Perhaps I've misunderstood, but isn't the answer easily yes? You can express that $\phi$ has exactly $n$ realizers by saying: there is a class $Y$ coding a list of $n$ classes (for example, $Y$ consists of codes of pairs $\langle i,x\rangle$ where $i<n$) such that each of them $Y_i$ fulfills $\phi$, they are different, and every class fulfilling $\phi$ is one of them. So we can say that $\phi$ and $\psi$ have the same number of realizers just by saying that either there is some $n$ such that they both have exactly $n$ realizers, or for every $n$, neither has exactly $n$ realizers.

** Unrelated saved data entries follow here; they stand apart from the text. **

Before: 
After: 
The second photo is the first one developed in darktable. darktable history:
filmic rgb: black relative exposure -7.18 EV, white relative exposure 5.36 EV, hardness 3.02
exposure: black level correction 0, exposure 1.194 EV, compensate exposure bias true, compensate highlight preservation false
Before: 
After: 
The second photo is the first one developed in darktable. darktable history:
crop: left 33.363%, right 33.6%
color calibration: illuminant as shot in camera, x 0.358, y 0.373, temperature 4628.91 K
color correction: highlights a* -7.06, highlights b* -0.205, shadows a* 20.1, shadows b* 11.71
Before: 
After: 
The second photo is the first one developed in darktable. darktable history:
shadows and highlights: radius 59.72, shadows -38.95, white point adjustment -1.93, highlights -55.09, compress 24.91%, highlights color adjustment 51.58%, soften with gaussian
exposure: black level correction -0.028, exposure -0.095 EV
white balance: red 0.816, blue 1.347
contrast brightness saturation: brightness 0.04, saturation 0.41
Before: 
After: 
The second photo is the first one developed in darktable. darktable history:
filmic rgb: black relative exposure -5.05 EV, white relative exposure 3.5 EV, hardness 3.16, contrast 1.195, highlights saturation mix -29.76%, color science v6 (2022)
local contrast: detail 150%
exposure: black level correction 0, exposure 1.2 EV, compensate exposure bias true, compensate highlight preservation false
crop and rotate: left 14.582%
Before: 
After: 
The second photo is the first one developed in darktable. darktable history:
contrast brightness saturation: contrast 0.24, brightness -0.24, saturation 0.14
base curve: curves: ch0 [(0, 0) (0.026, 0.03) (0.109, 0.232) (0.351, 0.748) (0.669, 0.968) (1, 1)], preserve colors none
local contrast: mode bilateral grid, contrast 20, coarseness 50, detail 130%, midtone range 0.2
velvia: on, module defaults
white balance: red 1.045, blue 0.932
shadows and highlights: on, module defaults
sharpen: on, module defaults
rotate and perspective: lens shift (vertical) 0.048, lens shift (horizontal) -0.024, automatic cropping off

If you don't blur the distinction between different infinities, then the answer can be negative. To see this, let $\phi(X)$ be $X=X$, and let $\psi(X)$ assert that $X$ is in $L$, which is expressible in second-order arithmetic. The number of $X$ with $\phi$ is equal to the number of $X$ with $\psi$ just in case the power set of $\mathbb{N}$ is equinumerous with $\omega_1^L$. If we consider the Cohen model $L[G]$ in which CH fails, these cardinalities are different. But by collapsing the continuum to $\omega_1$ again, we make the cardinals the same, without adding any reals, and therefore without changing the truth of any assertion in second-order arithmetic. So we cannot express equi-cardinality in that logic.